*TASK DESCRIPTION*.
Print the lines in the listing below that fall between the line with "Figure 5. Neutrophil" and the line with "Table 2 | Taxonomic", those two lines included, exactly as they stand and with nothing else.

*MATERIAL SUPPLIED*.
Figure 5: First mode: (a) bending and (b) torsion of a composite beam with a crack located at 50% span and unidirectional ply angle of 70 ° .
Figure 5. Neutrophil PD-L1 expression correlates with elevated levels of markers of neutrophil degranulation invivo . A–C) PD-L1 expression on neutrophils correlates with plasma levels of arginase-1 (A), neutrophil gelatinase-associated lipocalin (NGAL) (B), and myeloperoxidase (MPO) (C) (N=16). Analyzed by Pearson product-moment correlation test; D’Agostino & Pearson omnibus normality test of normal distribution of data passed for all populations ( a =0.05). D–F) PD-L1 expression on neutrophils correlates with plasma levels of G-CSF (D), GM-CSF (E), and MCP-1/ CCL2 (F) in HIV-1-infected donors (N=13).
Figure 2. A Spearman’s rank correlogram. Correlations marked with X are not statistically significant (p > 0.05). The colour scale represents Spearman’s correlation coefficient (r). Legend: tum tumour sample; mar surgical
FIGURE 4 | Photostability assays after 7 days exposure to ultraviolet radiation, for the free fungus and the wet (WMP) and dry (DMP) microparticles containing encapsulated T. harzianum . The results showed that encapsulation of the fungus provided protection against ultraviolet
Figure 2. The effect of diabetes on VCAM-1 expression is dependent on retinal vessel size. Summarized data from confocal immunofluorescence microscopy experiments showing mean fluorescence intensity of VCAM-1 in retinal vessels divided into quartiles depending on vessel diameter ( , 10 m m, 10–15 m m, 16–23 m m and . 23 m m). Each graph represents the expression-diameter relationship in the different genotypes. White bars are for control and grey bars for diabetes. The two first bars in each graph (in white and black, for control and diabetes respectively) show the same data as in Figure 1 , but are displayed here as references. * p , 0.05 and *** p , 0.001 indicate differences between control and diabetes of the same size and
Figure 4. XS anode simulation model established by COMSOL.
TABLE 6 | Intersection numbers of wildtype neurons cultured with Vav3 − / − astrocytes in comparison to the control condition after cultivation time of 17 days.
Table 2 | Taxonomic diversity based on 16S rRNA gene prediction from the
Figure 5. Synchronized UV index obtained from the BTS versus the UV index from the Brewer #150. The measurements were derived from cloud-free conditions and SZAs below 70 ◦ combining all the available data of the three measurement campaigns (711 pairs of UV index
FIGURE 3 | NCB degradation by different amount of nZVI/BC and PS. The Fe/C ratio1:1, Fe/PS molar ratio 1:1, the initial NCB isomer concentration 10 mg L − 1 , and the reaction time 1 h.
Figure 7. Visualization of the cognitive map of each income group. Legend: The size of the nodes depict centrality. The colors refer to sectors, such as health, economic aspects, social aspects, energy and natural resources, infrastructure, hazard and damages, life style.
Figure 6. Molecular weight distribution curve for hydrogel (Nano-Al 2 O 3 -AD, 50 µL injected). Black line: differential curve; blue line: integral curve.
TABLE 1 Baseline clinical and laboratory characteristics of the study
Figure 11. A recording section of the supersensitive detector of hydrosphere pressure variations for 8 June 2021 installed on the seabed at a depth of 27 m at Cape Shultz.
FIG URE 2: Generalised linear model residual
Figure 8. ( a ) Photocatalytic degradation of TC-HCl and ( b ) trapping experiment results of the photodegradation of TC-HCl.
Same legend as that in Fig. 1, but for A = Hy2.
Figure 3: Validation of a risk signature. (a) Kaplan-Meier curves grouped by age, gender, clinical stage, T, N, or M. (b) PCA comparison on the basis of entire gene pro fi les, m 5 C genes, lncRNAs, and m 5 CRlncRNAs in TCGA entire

*SOLUTION TO THE EXERCISE*.
Figure 5. Neutrophil PD-L1 expression correlates with elevated levels of markers of neutrophil degranulation invivo . A–C) PD-L1 expression on neutrophils correlates with plasma levels of arginase-1 (A), neutrophil gelatinase-associated lipocalin (NGAL) (B), and myeloperoxidase (MPO) (C) (N=16). Analyzed by Pearson product-moment correlation test; D’Agostino & Pearson omnibus normality test of normal distribution of data passed for all populations ( a =0.05). D–F) PD-L1 expression on neutrophils correlates with plasma levels of G-CSF (D), GM-CSF (E), and MCP-1/ CCL2 (F) in HIV-1-infected donors (N=13).
Figure 2. A Spearman’s rank correlogram. Correlations marked with X are not statistically significant (p > 0.05). The colour scale represents Spearman’s correlation coefficient (r). Legend: tum tumour sample; mar surgical
FIGURE 4 | Photostability assays after 7 days exposure to ultraviolet radiation, for the free fungus and the wet (WMP) and dry (DMP) microparticles containing encapsulated T. harzianum . The results showed that encapsulation of the fungus provided protection against ultraviolet
Figure 2. The effect of diabetes on VCAM-1 expression is dependent on retinal vessel size. Summarized data from confocal immunofluorescence microscopy experiments showing mean fluorescence intensity of VCAM-1 in retinal vessels divided into quartiles depending on vessel diameter ( , 10 m m, 10–15 m m, 16–23 m m and . 23 m m). Each graph represents the expression-diameter relationship in the different genotypes. White bars are for control and grey bars for diabetes. The two first bars in each graph (in white and black, for control and diabetes respectively) show the same data as in Figure 1 , but are displayed here as references. * p , 0.05 and *** p , 0.001 indicate differences between control and diabetes of the same size and
Figure 4. XS anode simulation model established by COMSOL.
TABLE 6 | Intersection numbers of wildtype neurons cultured with Vav3 − / − astrocytes in comparison to the control condition after cultivation time of 17 days.
Table 2 | Taxonomic diversity based on 16S rRNA gene prediction from the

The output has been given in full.